**Work instructions**
Render the lines of the CAD text data as a Markdown table with the columns Row and Line, starting with the first line and going on through the line that contains "v(1.5, 1.5) *", and leave out any blank lines. Keep the pictures out of the answer.

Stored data
---------------

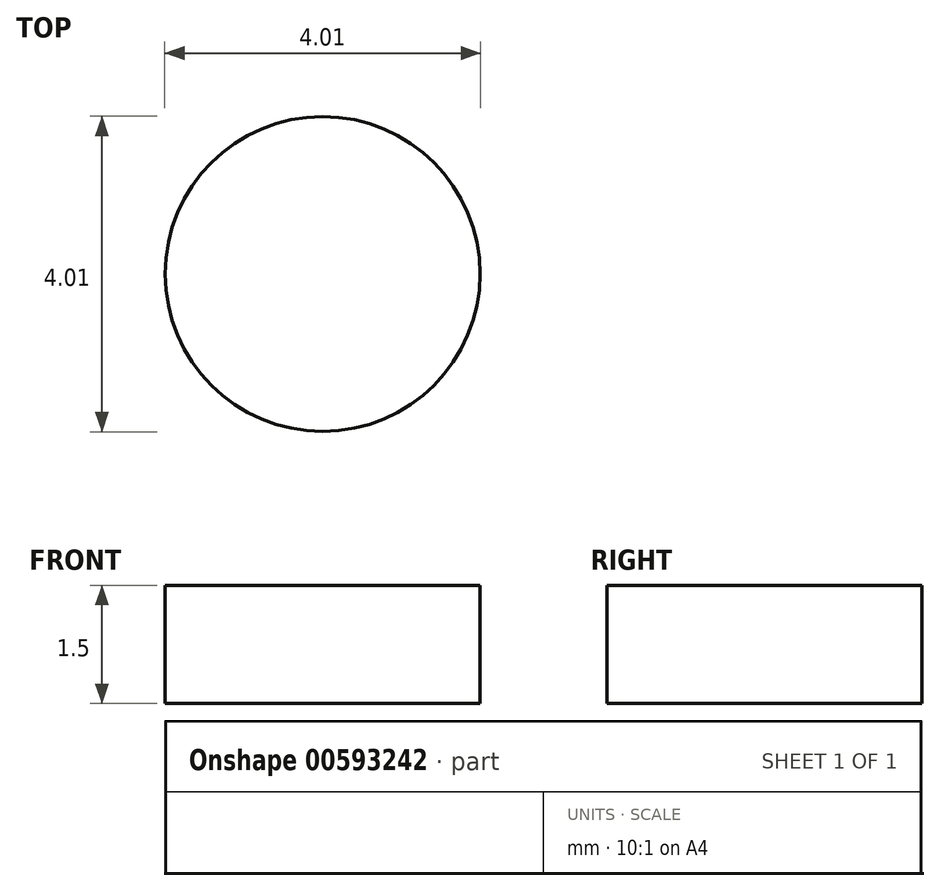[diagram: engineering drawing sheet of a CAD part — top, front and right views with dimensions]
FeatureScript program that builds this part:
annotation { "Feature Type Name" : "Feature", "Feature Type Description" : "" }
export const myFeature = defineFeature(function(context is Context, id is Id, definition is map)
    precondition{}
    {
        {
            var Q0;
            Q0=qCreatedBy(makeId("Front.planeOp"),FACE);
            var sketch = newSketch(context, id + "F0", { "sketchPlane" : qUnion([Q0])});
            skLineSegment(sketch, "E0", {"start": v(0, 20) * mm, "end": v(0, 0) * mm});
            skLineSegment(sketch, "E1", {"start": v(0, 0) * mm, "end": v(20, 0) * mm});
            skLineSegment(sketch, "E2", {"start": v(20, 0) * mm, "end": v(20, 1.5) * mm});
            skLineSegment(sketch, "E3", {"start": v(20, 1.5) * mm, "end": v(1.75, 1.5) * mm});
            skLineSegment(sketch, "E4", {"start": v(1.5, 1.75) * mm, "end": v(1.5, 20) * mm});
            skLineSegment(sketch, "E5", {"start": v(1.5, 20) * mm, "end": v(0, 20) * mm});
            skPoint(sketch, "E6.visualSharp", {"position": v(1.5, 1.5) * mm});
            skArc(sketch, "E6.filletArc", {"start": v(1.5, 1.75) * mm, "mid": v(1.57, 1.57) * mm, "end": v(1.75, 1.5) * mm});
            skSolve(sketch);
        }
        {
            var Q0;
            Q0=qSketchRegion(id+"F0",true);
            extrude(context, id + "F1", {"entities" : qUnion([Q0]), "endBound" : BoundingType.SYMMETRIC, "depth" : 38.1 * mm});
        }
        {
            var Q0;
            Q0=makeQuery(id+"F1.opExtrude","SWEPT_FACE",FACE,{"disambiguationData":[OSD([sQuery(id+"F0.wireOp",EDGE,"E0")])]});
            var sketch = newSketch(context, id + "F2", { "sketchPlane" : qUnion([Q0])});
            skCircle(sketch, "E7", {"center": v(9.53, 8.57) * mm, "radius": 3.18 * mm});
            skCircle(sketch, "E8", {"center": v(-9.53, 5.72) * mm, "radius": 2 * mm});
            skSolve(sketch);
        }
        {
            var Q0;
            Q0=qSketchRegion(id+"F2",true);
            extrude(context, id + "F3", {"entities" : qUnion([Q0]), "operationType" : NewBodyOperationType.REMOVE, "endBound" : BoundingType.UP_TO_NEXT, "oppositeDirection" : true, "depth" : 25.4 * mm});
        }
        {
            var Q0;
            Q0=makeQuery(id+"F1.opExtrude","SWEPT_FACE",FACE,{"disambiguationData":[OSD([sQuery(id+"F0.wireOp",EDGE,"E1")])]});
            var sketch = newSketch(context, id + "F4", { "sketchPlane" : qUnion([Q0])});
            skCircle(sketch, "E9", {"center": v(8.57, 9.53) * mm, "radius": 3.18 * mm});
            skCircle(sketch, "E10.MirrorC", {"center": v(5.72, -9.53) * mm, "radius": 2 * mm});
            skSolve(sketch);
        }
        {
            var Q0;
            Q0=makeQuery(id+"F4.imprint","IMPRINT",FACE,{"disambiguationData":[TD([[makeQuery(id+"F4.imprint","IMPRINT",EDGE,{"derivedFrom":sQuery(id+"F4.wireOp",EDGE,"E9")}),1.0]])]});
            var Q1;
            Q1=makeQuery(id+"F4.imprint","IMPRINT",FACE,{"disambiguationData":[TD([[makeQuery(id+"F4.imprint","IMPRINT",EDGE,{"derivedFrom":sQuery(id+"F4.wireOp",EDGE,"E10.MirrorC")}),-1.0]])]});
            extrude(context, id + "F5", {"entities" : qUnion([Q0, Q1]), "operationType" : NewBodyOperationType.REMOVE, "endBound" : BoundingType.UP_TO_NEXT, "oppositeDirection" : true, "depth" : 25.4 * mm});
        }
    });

---------------

**Written response**
| Row | Line |
|---|---|
| 1 | [diagram: engineering drawing sheet of a CAD part — top, front and right views with dimensions] |
| 2 | FeatureScript program that builds this part: |
| 3 | annotation { "Feature Type Name" : "Feature", "Feature Type Description" : "" } |
| 4 | export const myFeature = defineFeature(function(context is Context, id is Id, definition is map) |
| 5 |     precondition{} |
| 6 |     { |
| 7 |         { |
| 8 |             var Q0; |
| 9 |             Q0=qCreatedBy(makeId("Front.planeOp"),FACE); |
| 10 |             var sketch = newSketch(context, id + "F0", { "sketchPlane" : qUnion([Q0])}); |
| 11 |             skLineSegment(sketch, "E0", {"start": v(0, 20) * mm, "end": v(0, 0) * mm}); |
| 12 |             skLineSegment(sketch, "E1", {"start": v(0, 0) * mm, "end": v(20, 0) * mm}); |
| 13 |             skLineSegment(sketch, "E2", {"start": v(20, 0) * mm, "end": v(20, 1.5) * mm}); |
| 14 |             skLineSegment(sketch, "E3", {"start": v(20, 1.5) * mm, "end": v(1.75, 1.5) * mm}); |
| 15 |             skLineSegment(sketch, "E4", {"start": v(1.5, 1.75) * mm, "end": v(1.5, 20) * mm}); |
| 16 |             skLineSegment(sketch, "E5", {"start": v(1.5, 20) * mm, "end": v(0, 20) * mm}); |
| 17 |             skPoint(sketch, "E6.visualSharp", {"position": v(1.5, 1.5) * mm}); |